> **Page excerpt**:
Limited Long-Term Data on Financial Performance
The relatively recent emergence of ESG investing means that there is limited long-term data available on the financial performance of ESG-focused companies. While initial research suggests that ESG companies may offer lower downside risk and comparable or superior financial returns, longer-term data could reveal different outcomes. If ESG companies are found to be less resilient or less profitable over an extended period, investors primarily focused on financial returns may shift their investments away from the ESG sector.
Voluntary Nature of ESG Reporting
ESG investing relies heavily on companies voluntarily reporting sustainability data and committing to ESG initiatives. However, there is a risk that companies may choose to deprioritise or discontinue their ESG efforts and reporting. A broad reduction in the number of companies voluntarily disclosing sustainability data would limit the pool of high-quality, investable ESG companies available to investors. This could impact the diversification and performance of ESG portfolios.

> **To-do list**:
[1] Transcribe the notation rows word for word, starting at the beginning of the rows and ending at the line that contains "r8 b''8( c'''8) des'''8 |", with both ends included. Leave the pictures out of your answer.
[2] Write the next part of the passage on the risks of ESG investing, picking up after its final sentence.

> **Data to process**:
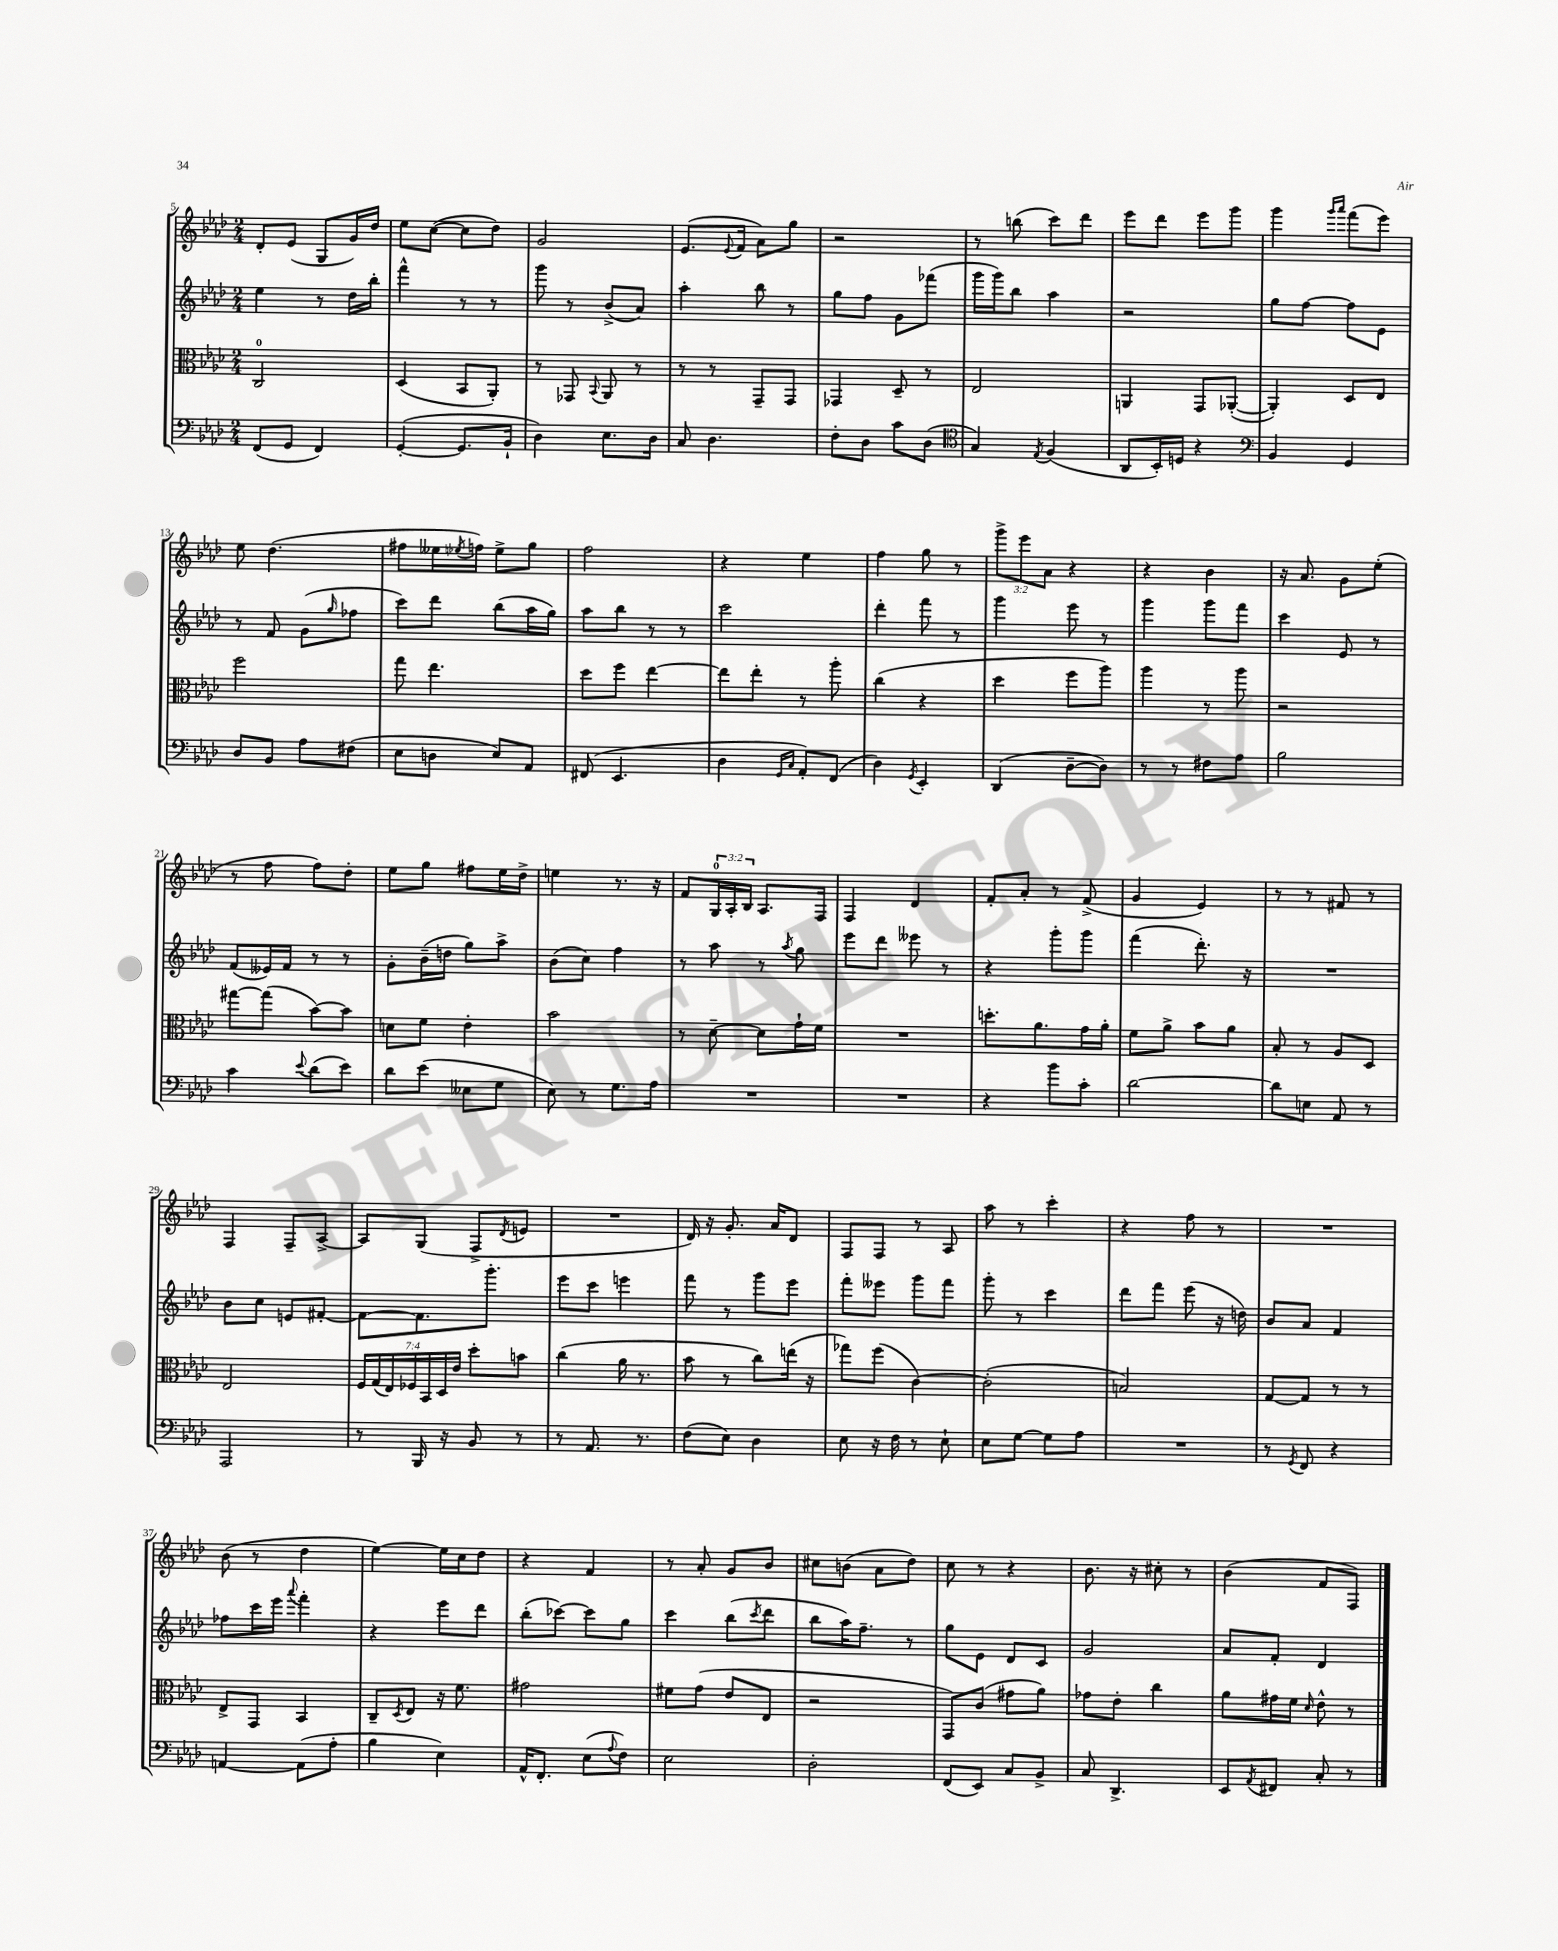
<<
\new StaffGroup <<
\new Staff = "s0" {
    \clef treble \key aes \major \numericTimeSignature \time 2/4 \override Staff.TupletNumber.text = #tuplet-number::calc-fraction-text
    des'8-. ees'8( g8 g'16) des''16 |
    ees''8 c''8~( c''8 des''8) |
    g'2 |
    ees'8.( \appoggiatura { ees'8 } f'16 aes'8) g''8 |
    r2 |
    r8 b''8( c'''8) des'''8 |
    ees'''8 des'''8 ees'''8 g'''8 |
    g'''4 \grace { g'''16 aes'''16 } f'''8( ees'''8) |
    ees''8 des''4.( |
    fis''8 eeses''16 \acciaccatura { ees''8 } f''16) ees''8-> g''8 |
    f''2 |
    r4 ees''4 |
    f''4 g''8 r8 |
    \tuplet 3/2 { g'''8-> ees'''8 aes'8 } r4 |
    r4 bes'4 |
    r16 aes'8. g'8 ees''8-.( |
    r8 f''8 f''8) des''8-. |
    ees''8 g''8 fis''8 ees''16 des''16-> |
    e''4 r8. r16 |
    f'8 \tuplet 3/2 { g16-0 aes16-. bes16 } aes8. f16 |
    f4 des'4 |
    f'8-. aes'8-. r8 f'8->( |
    g'4 ees'4) |
    r8 r8 fis'8 r8 |
    f4 f8-- aes8~-> |
    aes8 g8( f8-> \acciaccatura { des'8 } e'8 |
    R2 |
    des'16) r16 g'8.-. aes'16 des'8 |
    f8 f8 r8 aes8 |
    aes''8 r8 c'''4-. |
    r4 f''8 r8 |
    R2 |
    bes'8( r8 des''4 |
    ees''4~) ees''16 c''16 des''8 |
    r4 f'4 |
    r8 aes'8-. g'8 bes'8 |
    cis''8 b'8( aes'8 des''8) |
    c''8 r8 r4 |
    bes'8. r16 cis''8-. r8 |
    bes'4( f'8 f8) \bar "|." |
}
\new Staff = "s1" {
    \clef treble \key aes \major \numericTimeSignature \time 2/4
    ees''4 r8 des''16 bes''16-. |
    f'''4-^ r8 r8 |
    g'''8 r8 bes'8->( aes'8) |
    aes''4-. bes''8 r8 |
    g''8 f''8 g'8 fes'''8( |
    g'''16 g'''16) bes''8 aes''4 |
    r2 |
    g''8 f''8~ f''8 ees'8 |
    r8 f'8 g'8( \grace { g''16 } fes''8 |
    c'''8) des'''8 bes''8( aes''16 g''16) |
    aes''8 bes''8 r8 r8 |
    c'''2 |
    des'''4-. f'''8 r8 |
    g'''4 ees'''8 r8 |
    g'''4 g'''8 f'''8 |
    c'''4 ees'8 r8 |
    f'8( eeses'16) f'16 r8 r8 |
    g'8-. bes'16--( d''16 g''8) aes''8-> |
    bes'8( c''8) f''4 |
    r8 aes''8 r8 \acciaccatura { aes''8 } g''8 |
    ees'''8 des'''8 eeses'''8 r8 |
    r4 g'''8-. g'''8 |
    f'''4( des'''8.-.) r16 |
    R2 |
    bes'8 c''8 e'8 fis'8~-. |
    fis'8~ fis'8. g'''8.-. |
    ees'''8 c'''8 e'''4 |
    f'''8 r8 g'''8 ees'''8 |
    f'''8-. eeses'''8 g'''8 f'''8 |
    g'''8-. r8 c'''4 |
    des'''8 f'''8 ees'''8( r16 d''16) |
    bes'8 aes'8 f'4 |
    fes''8 c'''16 ees'''16 \appoggiatura { aes'''8 } f'''4-. |
    r4 ees'''8 des'''8 |
    bes''8-.( ces'''8~) ces'''8 g''8 |
    c'''4 bes''8( \acciaccatura { c'''8 } des'''8 |
    bes''8 aes''16) f''8.-- r8 |
    g''8 ees'8 des'8 c'8 |
    g'2 |
    aes'8 f'8-. des'4 \bar "|." |
}
\new Staff = "s2" {
    \clef alto \key aes \major \numericTimeSignature \time 2/4 \override Staff.TupletNumber.text = #tuplet-number::calc-fraction-text
    c2-0 |
    des4( bes,8 aes,8-.) |
    r8 ges,8 \appoggiatura { bes,8 } aes,8 r8 |
    r8 r8 g,8-- g,8 |
    ges,4 des8-- r8 |
    ees2 |
    a,4 g,8 aes,8~-.( |
    aes,4-.) des8 ees8 |
    f''2 |
    g''8 ees''4. |
    des''8 f''8 ees''4~ |
    ees''8 ees''8-. r8 aes''8-. |
    c''4( r4 |
    des''4 f''8 aes''8) |
    aes''4 r8 aes''8 |
    r2 |
    gis''8~ gis''8( bes'8~) bes'8 |
    d'8 f'8 ees'4-. |
    bes'2 |
    r8 des'8~-- des'8 g'16-! f'16 |
    R2 |
    d''8.-. aes'8. g'16 aes'16-. |
    f'8 aes'8-> bes'8 aes'8 |
    bes8-. r8 aes8 des8 |
    ees2 |
    \tuplet 7/4 { f16 g16( ees16) fes16 bes,16 des16 ees'16 } des''8-. b'8 |
    c''4( aes'16 r8. |
    bes'8 r8 c''8) e''16( r16 |
    ges''8) f''8( c'4~) |
    c'2-.( |
    b2) |
    g8~ g8 r8 r8 |
    ees8-> g,8 bes,4 |
    c8-- \acciaccatura { des8 } ees8 r16 f'8. |
    gis'2 |
    fis'8 g'8( ees'8 ees8 |
    r2 |
    g,8) c'8( gis'8 aes'8) |
    ges'8 ees'8-. c''4 |
    aes'8 gis'16 f'16 \grace { des'16 } ees'8-^ r8 \bar "|." |
}
\new Staff = "s3" {
    \clef bass \key aes \major \numericTimeSignature \time 2/4
    f,8( g,8 f,4) |
    g,4~-.( g,8. bes,16-! |
    des4) ees8. des16 |
    c8 des4. |
    f8-. des8 c'8 des8( |
    \clef tenor g4) \acciaccatura { ees8 } f4( |
    aes,8 bes,16-.) d16 r4 |
    \clef bass bes,4 g,4 |
    des8 bes,8 aes8 fis8( |
    ees8 d8 ees8) aes,8 |
    fis,8( ees,4. |
    des4 \grace { g,16 c16 } aes,8-.) f,8( |
    des4) \acciaccatura { g,8 } ees,4-. |
    des,4( des8~-- des8) |
    r8 r8 fis8 aes8 |
    bes2 |
    c'4 \appoggiatura { ees'8 } des'8( ees'8) |
    des'8 ees'8( eeses8 g8 |
    ees8) r8 g8. aes16 |
    R2 |
    R2 |
    r4 bes'8 c'8-. |
    des'2~ |
    des'8 e8 aes,8 r8 |
    aes,,2 |
    r8 bes,,16 r16 bes,8 r8 |
    r8 aes,8. r8. |
    f8( ees8) des4 |
    ees8 r16 f16 r8 ees8-! |
    ees8 g8~ g8 aes8 |
    R2 |
    r8 \acciaccatura { g,8 } f,8 r4 |
    a,4~ a,8( aes8-. |
    bes4 ees4) |
    aes,16-^ f,8.-. ees8( \appoggiatura { aes8 } f8) |
    ees2 |
    des2-. |
    f,8( ees,8) c8 bes,8-> |
    c8 des,4.-> |
    ees,8 \acciaccatura { aes,8 } fis,8 c8-. r8 \bar "|." |
}
>>
>>
\layout { \context { \Score currentBarNumber = #5 } }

> **Responses per task**:
[1]
<<
\new StaffGroup <<
\new Staff = "s0" {
    \clef treble \key aes \major \numericTimeSignature \time 2/4 \override Staff.TupletNumber.text = #tuplet-number::calc-fraction-text
    des'8-. ees'8( g8 g'16) des''16 |
    ees''8 c''8~( c''8 des''8) |
    g'2 |
    ees'8.( \appoggiatura { ees'8 } f'16 aes'8) g''8 |
    r2 |
    r8 b''8( c'''8) des'''8 |

[2]
Regulatory and Compliance Risks
The complex and dynamic nature of ESG investing presents challenges for regulatory compliance. The US Securities and Exchange Commission (SEC) has issued a risk alert highlighting several key risks, including inconsistent ESG disclosures, weak monitoring of ESG guidelines, misleading investment claims, and inadequate control mechanisms. These issues can lead to regulatory, reputational, financial, and strategic risks for companies engaged in ESG investing. It is crucial for investors to conduct thorough due diligence and carefully assess the authenticity of ESG investment opportunities to mitigate these risks effectively.
Superficial Engagement with ESG Principles
Some investors may place a disproportionate emphasis on the environmental aspect of ESG, neglecting the social and governance components. This superficial engagement with ESG principles can lead to suboptimal outcomes. To effectively manage risks and ensure the long-term sustainability of their investments, investors should actively engage with all facets of ESG. This includes integrating ESG considerations into their decision-making processes, actively voting their shares, and holding companies accountable for their ESG commitments.